** TASK PROMPT **
Restate each entry below word for word, without skipping any.

*** Opening GIVEN ENTRIES ***

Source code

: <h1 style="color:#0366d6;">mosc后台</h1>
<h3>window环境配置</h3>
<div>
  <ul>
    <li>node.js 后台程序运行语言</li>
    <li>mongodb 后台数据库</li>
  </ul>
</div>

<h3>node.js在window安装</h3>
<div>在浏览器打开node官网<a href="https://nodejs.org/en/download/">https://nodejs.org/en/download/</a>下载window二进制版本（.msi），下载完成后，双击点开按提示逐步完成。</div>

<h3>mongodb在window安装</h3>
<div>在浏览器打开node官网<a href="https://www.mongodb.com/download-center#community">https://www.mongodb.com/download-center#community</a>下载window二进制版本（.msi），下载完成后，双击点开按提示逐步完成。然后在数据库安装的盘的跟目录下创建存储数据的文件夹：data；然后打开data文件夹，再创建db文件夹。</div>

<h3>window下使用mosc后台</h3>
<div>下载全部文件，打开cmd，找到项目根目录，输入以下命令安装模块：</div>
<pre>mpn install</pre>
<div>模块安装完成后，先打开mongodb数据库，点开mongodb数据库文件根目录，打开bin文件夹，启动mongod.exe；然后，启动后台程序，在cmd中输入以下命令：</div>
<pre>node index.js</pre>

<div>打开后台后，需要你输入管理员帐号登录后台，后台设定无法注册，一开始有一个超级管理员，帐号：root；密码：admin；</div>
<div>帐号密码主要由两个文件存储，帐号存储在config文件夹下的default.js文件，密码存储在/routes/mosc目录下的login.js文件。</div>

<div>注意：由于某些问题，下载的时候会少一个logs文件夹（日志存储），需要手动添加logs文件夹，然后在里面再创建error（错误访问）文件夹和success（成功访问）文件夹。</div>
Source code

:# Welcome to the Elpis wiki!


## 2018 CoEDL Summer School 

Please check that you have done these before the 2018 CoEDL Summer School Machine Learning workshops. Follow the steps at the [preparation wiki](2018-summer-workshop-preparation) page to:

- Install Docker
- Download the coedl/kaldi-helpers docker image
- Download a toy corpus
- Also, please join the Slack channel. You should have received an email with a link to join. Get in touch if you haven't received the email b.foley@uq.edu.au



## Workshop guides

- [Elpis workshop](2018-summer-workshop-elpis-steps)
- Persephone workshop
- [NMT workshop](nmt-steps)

*** Closing GIVEN ENTRIES ***

** SOLUTION FOR THIS PROBLEM **
Source code

: <h1 style="color:#0366d6;">mosc后台</h1>
<h3>window环境配置</h3>
<div>
  <ul>
    <li>node.js 后台程序运行语言</li>
    <li>mongodb 后台数据库</li>
  </ul>
</div>

<h3>node.js在window安装</h3>
<div>在浏览器打开node官网<a href="https://nodejs.org/en/download/">https://nodejs.org/en/download/</a>下载window二进制版本（.msi），下载完成后，双击点开按提示逐步完成。</div>

<h3>mongodb在window安装</h3>
<div>在浏览器打开node官网<a href="https://www.mongodb.com/download-center#community">https://www.mongodb.com/download-center#community</a>下载window二进制版本（.msi），下载完成后，双击点开按提示逐步完成。然后在数据库安装的盘的跟目录下创建存储数据的文件夹：data；然后打开data文件夹，再创建db文件夹。</div>

<h3>window下使用mosc后台</h3>
<div>下载全部文件，打开cmd，找到项目根目录，输入以下命令安装模块：</div>
<pre>mpn install</pre>
<div>模块安装完成后，先打开mongodb数据库，点开mongodb数据库文件根目录，打开bin文件夹，启动mongod.exe；然后，启动后台程序，在cmd中输入以下命令：</div>
<pre>node index.js</pre>

<div>打开后台后，需要你输入管理员帐号登录后台，后台设定无法注册，一开始有一个超级管理员，帐号：root；密码：admin；</div>
<div>帐号密码主要由两个文件存储，帐号存储在config文件夹下的default.js文件，密码存储在/routes/mosc目录下的login.js文件。</div>

<div>注意：由于某些问题，下载的时候会少一个logs文件夹（日志存储），需要手动添加logs文件夹，然后在里面再创建error（错误访问）文件夹和success（成功访问）文件夹。</div>
Source code

:# Welcome to the Elpis wiki!


## 2018 CoEDL Summer School 

Please check that you have done these before the 2018 CoEDL Summer School Machine Learning workshops. Follow the steps at the [preparation wiki](2018-summer-workshop-preparation) page to:

- Install Docker
- Download the coedl/kaldi-helpers docker image
- Download a toy corpus
- Also, please join the Slack channel. You should have received an email with a link to join. Get in touch if you haven't received the email b.foley@uq.edu.au



## Workshop guides

- [Elpis workshop](2018-summer-workshop-elpis-steps)
- Persephone workshop
- [NMT workshop](nmt-steps)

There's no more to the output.